Sobre las cosas no tan cosas

Bruce

Tome usted, José. Las puertas se abren e instintivamente levanto la vista, esperando algo que ni siquiera me sorprende porque, en realidad, lo raro sería no encontrármelo. Ahí está ella, otra vez. Entra como puede, vestida con una torpeza más que conocida y un encanto que nunca le falta y, sin embargo, casi ni lo tengo en cuenta. Como siempre, ha sabido hacer coincidir el instante en el que el metro entraba con su minuto de solidaridad al que ya me tiene acostumbrada. Observo a José - de quien inevitablemente me he aprendido el nombre - embobado con el periódico que cada día, a las tres de la tarde, recibe con alegría. Y sus ojos, a pesar de haberse acostumbrado a una rutina esperanzadora, brillan como siempre. De hecho, estoy segura de que cada vez que se relajan y se cubren con los párpados para reposar por las noches, piensan en ese momento del día.


 


Si hay algo me entristece en este mundo, es lo rápido que normalizamos los gestos más inusuales. Tenemos la capacidad - me incluyo - de apropiarnos de las cosas más especiales de la vida y tintarlas de ordinarias, quitándoles la magia que las caracterizaba en un principio. El primer día que presencié esa escena no entendí nada. Seamos realistas: encontrarse una mujer de cierta edad regalándole cuatro páginas de papel cubiertas con noticias a un vigilante de metro no es algo que una presencie habitualmente. Recuerdo una secuencia curiosa de imágenes: la cara de sorpresa de él, la sonrisa de satisfacción de ella y el entorno de complicidad que nació, por aquél entonces, seguramente para siempre. Cuando después de eso ella entró en el vagón, se apoderó de mi atención, pisoteando sin miramientos una novela negra que parecía no tener rival en mis pensamientos. Automáticamente empecé a darle vueltas a por qué motivo se había producido esa escena.
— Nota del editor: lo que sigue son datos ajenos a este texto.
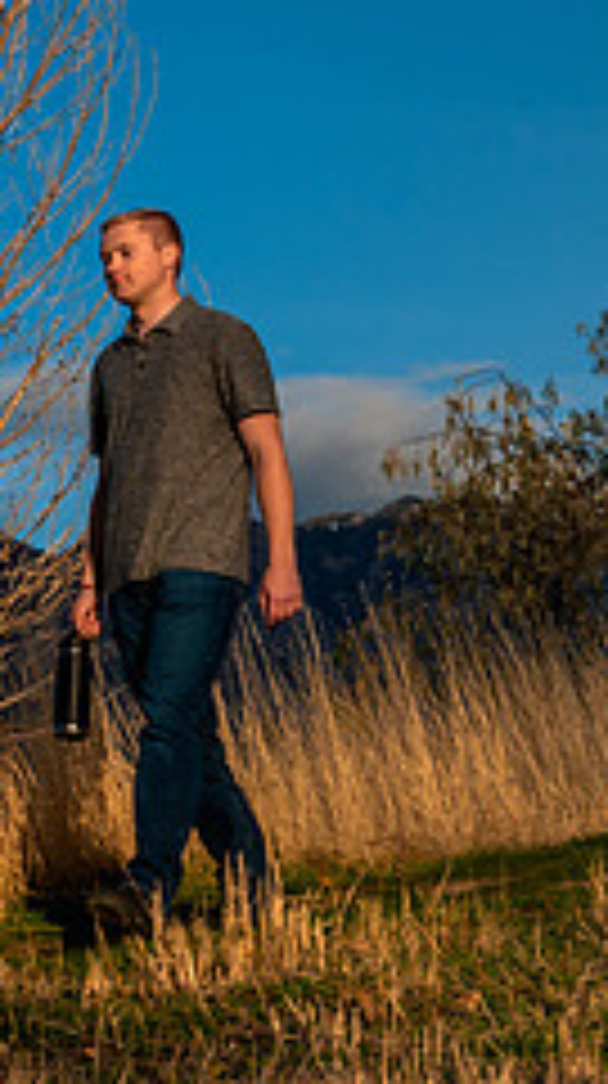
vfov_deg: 13.1
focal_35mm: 164
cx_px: -581
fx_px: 4715
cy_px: 535
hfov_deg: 7.1
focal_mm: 65
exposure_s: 1/320
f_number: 13
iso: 400
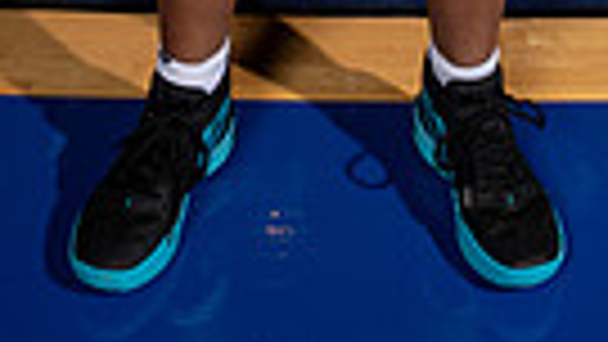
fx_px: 1354
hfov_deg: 25.3
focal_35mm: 84
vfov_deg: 10.7
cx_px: 347
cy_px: -634
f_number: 7.1
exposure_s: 1/125
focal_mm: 24
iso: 250
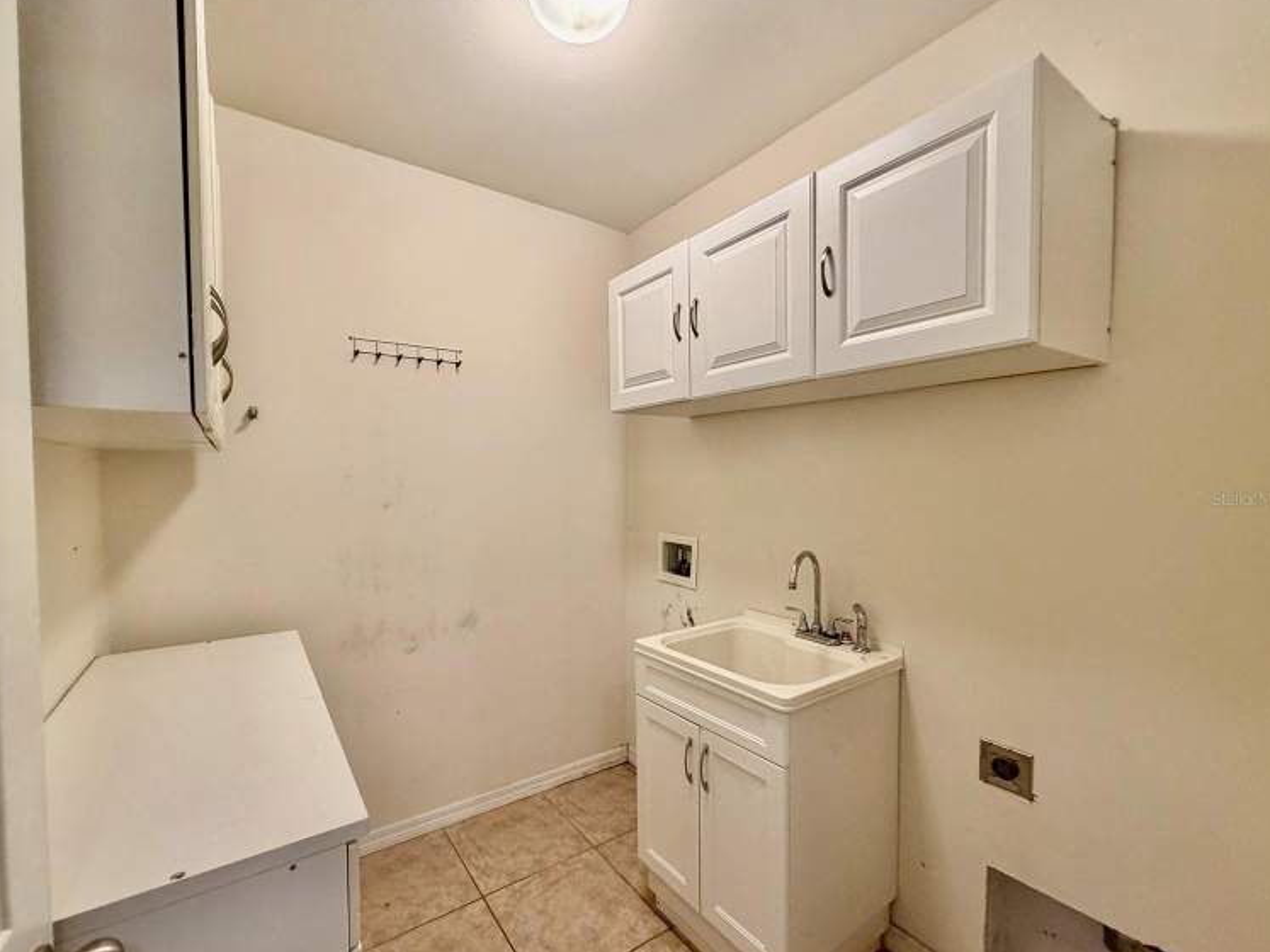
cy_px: 498
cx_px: 612
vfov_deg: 81.7
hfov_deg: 98.1
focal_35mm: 15
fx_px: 550
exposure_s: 1/60
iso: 200
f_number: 2.2
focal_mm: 2.22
¡Miedo a la desinformación de la juventud! Dijo una voz en mi cabeza. ¿Necesidad de deshacerse del ejemplar para liberarse, así, de peso?, se preguntó otra. Versiones similares siguieron a estas dos primeras, pero ninguna acababa de cuadrarme. Había algo en la sonrisa de esa mujer que me decía que su gesto iba mucho más allá de cualquier simpleza imaginable.


 


Los días siguientes, para mi asombro, volvió a ocurrir lo mismo: ella cruzaba el andén de Poble Sec, él la recibía con ilusión y ambos se despedían, tras un breve encuentro, para ella subir al metro y él seguir con su jornada, esta vez periódico en mano. Y algo tan raro, que nunca había presenciado, se convirtió ocasionalmente en mi momento más preciado del trayecto. Supongo que en realidad lo que me gustaba era que, precisamente, nunca antes había sido testigo de algo similar. Pero las semanas pasaron y lo nuevo se pintó de conocido, y poco a poco dejé de sentir un cosquilleo después de superar la parada de plaza España. Empecé a verla, a ella, como alguien con quien compartía vagón cada tarde y listos, y a él directamente dejé de verlo.


 


Suspiro. Ella se acomoda en el asiento que queda frente al mío y se coloca el vestido con las fuerzas de alguien que arrastra muchos años. Decido combatir a mi pasividad y mirarla. Como si estuviera esperándolo, levanta sus arrugados ojos y me observa con ternura. Un instante, tres segundos y algo que ocurre sin yo esperarlo: nace mi nuevo momento favorito de vuelta a casa.